Meno felice, decisamente, è stato per me il dopofesta. Appena risalito in auto (meglio: appena ripartito) mi sono reso conto di qualcosa che non andava; un qualcosa che in breve tempo, prima col rumore e poi con le inevitabili conseguenze sulla guida, si è rivelato essere la gomma posteriore destra completamente a terra. La conseguenza è stata un laborioso cambio gomma in piena notte, al gelo, ai margini (ma neppure troppo, dovendo lasciare spazio per le manovre di sostituzione) della strada.

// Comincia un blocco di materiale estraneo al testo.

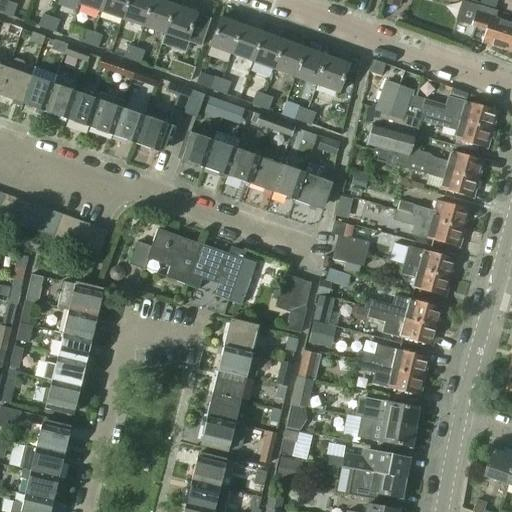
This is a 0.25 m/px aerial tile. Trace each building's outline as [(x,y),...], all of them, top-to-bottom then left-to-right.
[(80,0),(78,6),(100,13),(104,0),(80,0)] [(104,0),(100,13),(121,21),(128,0),(104,0)] [(128,0),(121,21),(142,28),(152,0),(128,0)] [(154,0),(152,0),(142,28),(164,36),(174,7),(154,0)] [(8,2),(3,14),(11,17),(16,5),(8,2)] [(474,28),(471,39),(511,53),(511,52),(511,24),(495,19),(497,13),(478,6),(471,27),(474,28)] [(174,7),(164,36),(186,43),(187,40),(195,43),(199,30),(191,28),(196,14),(174,7)] [(42,14),(37,26),(46,29),(50,17),(42,14)] [(50,17),(46,29),(54,32),(59,20),(50,17)] [(231,55),(241,26),(219,19),(209,48),(231,55)] [(21,29),(8,25),(6,33),(18,38),(21,29)] [(231,55),(252,63),(262,34),(241,26),(231,55)] [(84,29),(80,42),(89,45),(93,32),(84,29)] [(93,32),(89,45),(97,48),(102,35),(93,32)] [(43,37),(31,33),(28,42),(41,46),(43,37)] [(252,63),(273,71),(284,42),(262,34),(252,63)] [(65,54),(68,46),(54,41),(48,57),(60,62),(63,54),(65,54)] [(273,71),(294,78),(305,49),(284,42),(273,71)] [(127,45),(122,57),(131,60),(135,48),(127,45)] [(89,54),(68,46),(65,54),(86,62),(89,54)] [(135,48),(131,60),(140,63),(144,51),(135,48)] [(326,57),(305,49),(294,78),(316,86),(326,57)] [(348,65),(326,57),(316,86),(338,94),(348,65)] [(110,72),(113,63),(99,58),(96,66),(110,72)] [(134,70),(113,63),(110,72),(130,79),(134,70)] [(0,94),(9,70),(0,66),(0,94)] [(31,78),(9,70),(0,94),(0,96),(22,104),(31,78)] [(134,70),(131,78),(141,82),(154,87),(157,78),(145,74),(134,70)] [(218,92),(222,80),(213,76),(208,89),(218,92)] [(22,104),(45,112),(54,86),(31,78),(22,104)] [(230,82),(222,80),(218,92),(225,95),(226,93),(239,98),(242,89),(229,85),(230,82)] [(402,118),(406,106),(412,90),(386,81),(376,107),(402,118)] [(171,109),(184,114),(192,91),(167,82),(164,92),(176,96),(171,109)] [(45,112),(67,120),(76,94),(54,86),(45,112)] [(203,95),(192,91),(184,114),(195,118),(203,95)] [(260,107),(264,95),(255,92),(251,104),(260,107)] [(67,120),(90,128),(99,102),(76,94),(67,120)] [(90,128),(113,137),(122,110),(124,103),(102,95),(99,102),(90,128)] [(272,98),(264,95),(260,107),(268,110),(272,98)] [(224,112),(227,104),(213,99),(210,107),(224,112)] [(427,103),(425,111),(489,129),(494,112),(449,99),(447,108),(427,103)] [(248,112),(227,104),(224,112),(245,120),(248,112)] [(425,111),(406,106),(402,118),(376,107),(367,104),(363,119),(415,134),(418,120),(421,119),(456,129),(453,140),(483,148),(489,129),(425,111)] [(294,119),(303,123),(307,111),(298,108),(294,119)] [(147,109),(144,118),(135,144),(158,153),(171,117),(147,109)] [(113,137),(135,144),(144,118),(122,110),(113,137)] [(307,111),(303,123),(310,125),(314,114),(307,111)] [(269,130),(272,120),(253,113),(250,122),(255,123),(254,125),(269,130)] [(357,141),(387,149),(386,152),(475,178),(480,161),(450,152),(447,162),(432,158),(429,153),(411,148),(415,134),(363,119),(357,141)] [(293,128),(272,120),(269,130),(290,138),(293,128)] [(214,143),(204,169),(227,177),(236,151),(234,150),(238,140),(217,132),(214,143)] [(301,140),(313,145),(316,136),(304,132),(301,140)] [(180,161),(204,169),(214,143),(189,134),(180,161)] [(227,177),(249,185),(259,159),(257,158),(258,152),(252,150),(254,143),(238,138),(234,150),(236,151),(227,177)] [(320,138),(317,147),(335,154),(338,144),(320,138)] [(385,161),(395,164),(443,178),(440,189),(469,197),(475,178),(386,152),(385,153),(387,154),(385,161)] [(249,185),(272,193),(281,166),(259,159),(249,185)] [(272,193),(295,201),(304,174),(281,166),(272,193)] [(327,183),(304,174),(295,201),(318,209),(327,183)] [(0,217),(0,218),(10,222),(19,199),(7,195),(0,217)] [(10,222),(21,226),(29,203),(19,199),(10,222)] [(396,209),(460,228),(466,209),(437,201),(434,212),(399,202),(396,209)] [(21,226),(32,230),(40,207),(29,203),(21,226)] [(32,230),(43,234),(51,210),(40,207),(32,230)] [(394,218),(413,224),(410,233),(455,247),(460,228),(396,209),(394,218)] [(43,234),(54,237),(62,214),(51,210),(43,234)] [(54,237),(65,241),(72,218),(62,214),(54,237)] [(65,241),(75,245),(84,222),(72,218),(65,241)] [(75,245),(87,249),(95,226),(84,222),(75,245)] [(107,230),(95,226),(87,249),(98,253),(107,230)] [(164,278),(185,286),(200,245),(156,230),(150,248),(135,242),(127,265),(144,270),(147,260),(168,267),(164,278)] [(338,234),(335,246),(365,254),(369,242),(338,234)] [(212,295),(228,301),(245,253),(230,248),(227,255),(200,245),(185,286),(197,290),(201,279),(216,285),(212,295)] [(404,257),(402,265),(447,277),(452,258),(423,249),(408,245),(404,257)] [(362,266),(365,254),(335,246),(331,258),(344,261),(342,272),(357,276),(360,266),(362,266)] [(15,267),(12,279),(21,282),(24,270),(27,258),(17,255),(14,267),(15,267)] [(447,277),(402,265),(400,273),(414,278),(412,287),(441,296),(447,277)] [(319,279),(315,294),(327,297),(331,283),(346,288),(350,275),(327,269),(324,280),(319,279)] [(31,274),(25,300),(34,302),(37,303),(42,277),(31,274)] [(284,276),(273,308),(286,313),(289,305),(297,280),(284,276)] [(12,279),(6,303),(16,305),(21,282),(12,279)] [(288,313),(284,332),(299,335),(309,285),(297,280),(289,305),(286,313),(288,313)] [(57,308),(68,310),(95,317),(101,293),(73,287),(74,284),(63,282),(57,308)] [(316,295),(310,320),(323,322),(329,298),(316,295)] [(370,299),(368,308),(433,325),(438,307),(393,295),(390,305),(370,299)] [(28,325),(34,302),(25,300),(19,323),(28,325)] [(10,328),(16,305),(6,303),(1,326),(10,328)] [(366,316),(383,321),(381,334),(398,338),(398,337),(428,345),(433,325),(368,308),(366,316)] [(90,340),(95,317),(68,310),(62,334),(90,340)] [(19,324),(15,341),(28,343),(31,326),(19,324)] [(223,348),(250,355),(256,331),(229,324),(223,348)] [(0,350),(5,352),(10,329),(0,326),(0,350)] [(62,334),(56,357),(84,364),(90,340),(62,334)] [(296,340),(287,338),(284,350),(294,352),(296,340)] [(355,360),(420,376),(425,357),(375,345),(373,355),(357,351),(355,360)] [(14,347),(9,367),(18,369),(23,349),(14,347)] [(223,348),(217,371),(245,378),(250,379),(254,376),(256,369),(254,364),(248,363),(250,355),(223,348)] [(302,352),(296,378),(308,381),(314,355),(302,352)] [(78,387),(84,364),(56,357),(54,366),(46,365),(43,379),(51,381),(78,387)] [(415,395),(420,376),(355,360),(353,368),(387,377),(385,387),(415,395)] [(276,385),(276,386),(285,388),(291,363),(280,361),(275,385),(276,385)] [(217,371),(211,394),(239,401),(245,378),(217,371)] [(296,378),(290,403),(306,406),(312,382),(308,381),(296,378)] [(45,389),(41,403),(45,404),(45,405),(43,411),(68,416),(69,411),(72,412),(78,387),(51,381),(49,390),(45,389)] [(285,388),(276,386),(273,399),(283,401),(285,388)] [(211,394),(206,417),(233,424),(239,401),(211,394)] [(363,397),(359,416),(362,417),(403,425),(412,427),(415,408),(384,401),(363,397)] [(306,408),(306,406),(290,403),(284,429),(298,432),(304,420),(304,408),(306,408)] [(0,406),(0,439),(3,440),(6,420),(18,423),(20,412),(0,406)] [(268,421),(277,423),(280,410),(271,408),(268,421)] [(233,424),(206,417),(199,442),(233,451),(237,449),(240,447),(242,440),(240,436),(237,434),(231,433),(233,424)] [(375,446),(380,447),(381,442),(408,447),(412,427),(403,425),(362,417),(358,437),(376,441),(375,446)] [(35,447),(62,453),(68,430),(41,424),(35,447)] [(284,430),(279,453),(292,456),(297,433),(284,430)] [(265,431),(258,461),(268,464),(275,433),(265,431)] [(62,453),(35,447),(27,445),(25,447),(20,467),(22,469),(21,469),(56,478),(62,453)] [(327,459),(326,463),(353,469),(402,478),(406,459),(379,453),(380,447),(375,446),(374,452),(365,451),(363,461),(344,457),(343,461),(327,459)] [(509,484),(511,476),(511,450),(505,448),(503,453),(495,450),(486,476),(509,484)] [(197,457),(191,481),(217,488),(223,463),(197,457)] [(279,457),(274,478),(292,482),(297,461),(279,457)] [(51,501),(56,478),(21,469),(19,477),(28,479),(24,494),(51,501)] [(351,479),(348,495),(375,499),(376,494),(398,498),(402,478),(353,469),(351,479)] [(252,485),(263,487),(266,473),(255,471),(252,485)] [(191,481),(185,504),(212,511),(217,511),(223,511),(229,490),(217,488),(191,481)] [(48,511),(51,501),(24,494),(22,503),(12,501),(9,511),(48,511)] [(248,509),(257,511),(260,497),(251,495),(248,509)] [(269,495),(266,506),(280,509),(282,498),(269,495)] [(473,511),(500,511),(501,510),(500,511),(489,511),(484,510),(487,503),(478,500),(473,511)]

La causa, temo proprio, non può essere ascritta alla semplice incuria che, in effetti, riservo al mio vetusto mezzo di trasporto; perché in andata ho viaggiato benissimo, al ritorno i problemi si sono manifestati subito e una gomma così malridotta in una decina di minuti è più facile sia frutto di un sapiente taglietto che di un’usura naturale.
Di certo, tenderei a escludere che il danno sia dovuto a uno spuntone di ghiaccio o a buche sulle strade. Perché, come i partecipanti arrivati da fuori città avranno apprezzato, la nevicata è stata neutralizzata benissimo dai milanesi e dalla loro amministrazione. Vero che di neve non ne è caduta molta, ma vero anche che il gelo immediato ha impedito il pur minimo scioglimento spontaneo: quel che si è depositato sei o sette giorni fa si è immediatamente trasformato in crosta di ghiaccio e tal quale è rimasto, se, naturalmente, non è stato prontamente spalato.
Divago un po’, ma in fondo voglio solo dire che, come nel caso della mia gomma, anche nella gestione delle emergenze climatiche e meteorologiche credo poco all’ineluttabilità del destino cinico e baro. Più probabile, senza evocare il complottismo o le forze oscure della reazione in agguato, che molti disagi siano più frutto di colpa che del caso; e che, all’opposto, la capacità di far fronte all’emergenza sia un merito e non un colpo di fortuna. Perché è vero che se cadono due metri di neve su tutti i passi appenninici qualche disagio bisogna metterlo in conto, ma è anche vero che fenomeni limitati e circoscritti devono e possono essere affrontati, e risolti, con un minimo di organizzazione e volontà.
Nessuna voglia, sia chiaro, di esaltare l’efficienza milanese contrapponendola alle paralisi di altre città. Anche perché ho ben presente come, in tempi recenti, nevicate non molto peggiori di questa abbiano visto Milano fermarsi, con code interminabili di auto e blocco totale dei trasporti, da aggiungere all’impraticabilità dei marciapiedi fino a quando il sole e la temperatura non provvedevano in proprio a risolvere la situazione. Stavolta, però, abbiamo visto i mezzi uscire a ripulire le strade non appena la neve ha cominciato a cadere (ed era sera) e, fatto forse anche più incredibile, abbiamo visto gli amministratori degli stabili e i proprietari degli esercizi commerciali efficacemente costretti a provvedere alla pulizia dei tratti di competenza.
Serve, anche nelle situazioni meno favorevoli, la capacità di prevedere, decidere, operare e obbligare ciascuno a fare la propria parte. Credo che, alla fine della serata di Autodafé, anche questo sia un ammaestramento che non esce dal tema. Se nessuno fa la sua parte, il lamento contro il destino è solo la giustificazione dell’inetto o dello svogliato. Se tutti fanno la loro parte, è probabile che i risultati arrivino.